Здесь встретил я многих пострадавших реалистов, изгнанных за неуспешность и другие художества. Видеть товарища по несчастью всегда приятно…

Вначале, как падший ангел, я грустил, а затем отсутствие языков, большая свобода и то, что учителя говорили нам „ты“, а не стеснительное „вы“, начали мне нравиться».

Нравы среди учеников были такие, что боялись их во всем городе.

«Лучше всех об этом выразился Деренков, наш инспектор.

– Постыдитесь, – увещевал он галдящую и скачущую ораву, – гимназистки давно уже перестали ходить мимо училища… Еще за квартал отсюда девочки наспех бормочут: „Помяни, Господи, царя Давида и всю кротость его!“ – и бегут в гимназию кружным путем».

Но вообще-то, несмотря на поздний юмор и иронию воспоминаний, учеба в училище была для Грина очень тяжелой полосой в жизни. После смерти матери, последовавшей в январе 1895 года (то есть когда Грину было четырнадцать с половиной, а не двенадцать лет, как сообщал он Венгерову, и не тринадцать, как писал в «Автобиографической повести»), отец в мае того же года женился на вдове почтового чиновника Лидии Авенировне Борецкой, у которой был девятилетний сын от первого брака. Вряд ли это была сильная любовь, скорее, и с той и с другой стороны новое супружество было вынужденным шагом и браком по расчету, но отношения с мачехой у Грина не сложились. Как некогда про гимназических учителей, он сочинял про нее сатирические стихи, часто ссорился, отец разрывался между сыном и новой семьей и вынужденно вставал на сторону последней. А потом и вовсе стал снимать для Александра комнату.
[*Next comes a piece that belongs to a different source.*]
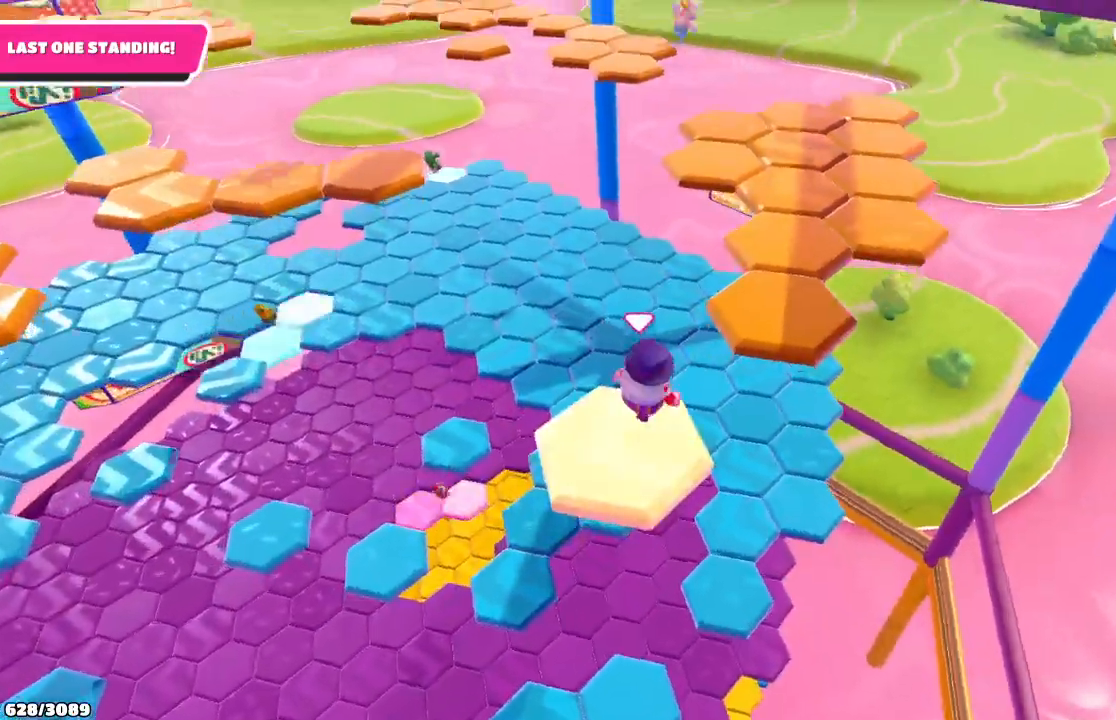
{"buttons": [], "left_stick": "up-right", "right_stick": "center", "events": [[67, "A", "down"], [233, "A", "up"]]}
«Я должен сказать, что моя настоящая жена, мачеха Александра, последнего знает очень мало, так как с первых же дней он с нею ругался и я удалил его от себя», [22] – показывал он на допросе в 1903 году, и очевидно, что здесь было не только желание уберечь Лидию Авенировну от допросов в полиции, но и констатация действительного положения дел. Может быть, этой скорой женитьбы не мог Грин простить ни тогда, ни позднее своему родителю (неслучайно вдовые отцы у Грина в «Алых парусах», «Золотой цепи», «Бегущей по волнам», «Дороге никуда», и в рассказах «Рене», «Новогодний праздник отца и маленькой дочери» и «Крысолове» вторично не женятся) и потому так сгущал краски. Точно так же тенденциозно описывал он Вятку, свои скитания, мытарства и неприкаянность, создавая художественный образ никому не нужного, отвергнутого подростка, хотя, в сущности, ничего плохого ни город, ни отец ему не сделали.

И все же, возвращаясь к выражению «литературный оборот», употребленному возмущенной Екатериной Степановной Маловечкиной, сестрой Грина, [23] по отношению к тону его воспоминаний об отце, надо признать, что со стороны сестры это был не просто оборот, а точно найденная формулировка.
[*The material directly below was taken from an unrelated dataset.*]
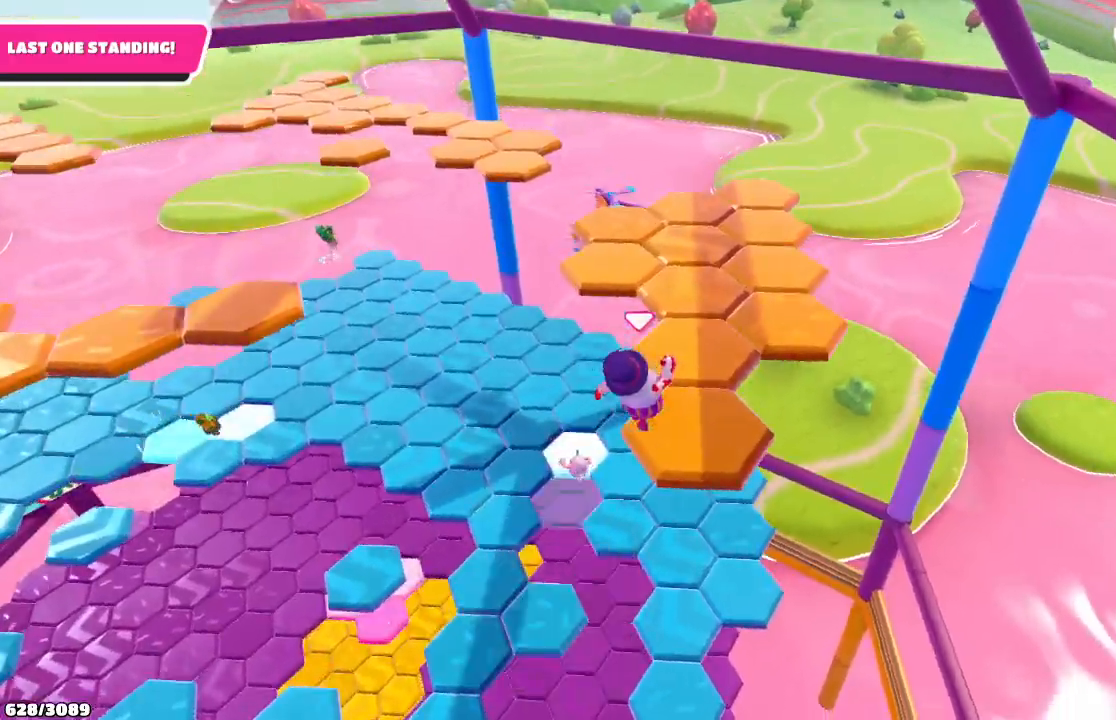
{"buttons": [], "left_stick": "up", "right_stick": "center", "events": [[133, "left_stick", "center"], [167, "right_stick", "left"], [333, "right_stick", "center"], [433, "left_stick", "up"]]}
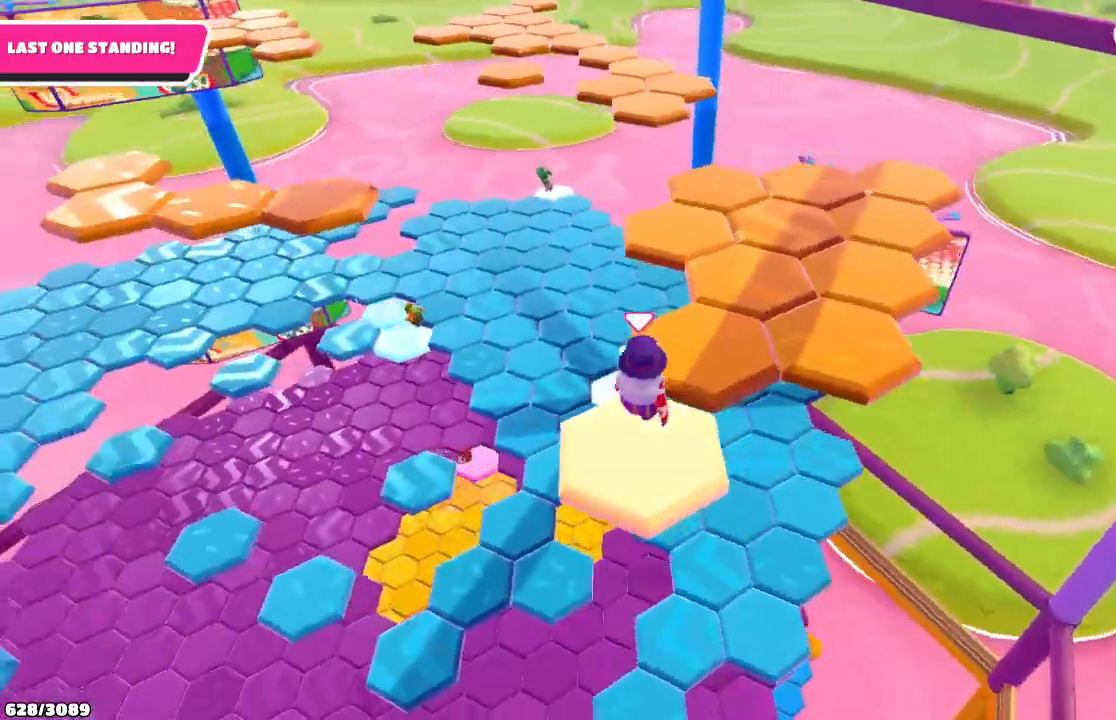
{"buttons": [], "left_stick": "center", "right_stick": "up", "events": [[67, "A", "down"], [67, "left_stick", "up-right"], [200, "A", "up"], [367, "left_stick", "center"], [467, "right_stick", "up"]]}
Когда Грин в начале тридцатых годов создавал необычную для себя и своей поэтики и вполне традиционную по литературным меркам критического реализма «Автобиографическую повесть» с ее простыми российскими реалиями и русскими именами – это были его вынужденная попытка вписаться в новое время и одновременно желание переложить на автобиографическое повествование мотивы недавно законченного, чисто «гриновского» романа «Дорога никуда», где среди прочего рассказывается о сложных отношениях между отцом и сыном.

«Автобиографическая повесть» Грина, его «охранная грамота», была написана с оглядкой на автобиографическую трилогию Горького «Детство», «В людях», «Мои университеты», и во многом, рисуя образ затхлого провинциального города, Грин следовал сложившейся традиции мрачно изображать русскую дореволюционную жизнь, скитания незаурядного молодого человека, среду босяков, несправедливость, грязь. «А больше всего был Максимом Горьким», – сообщал он еще раньше Венгерову [24] и теперь, в повести, именно эту идею развивал.

Другим не менее важным ориентиром для Грина была повесть Чехова «Моя жизнь».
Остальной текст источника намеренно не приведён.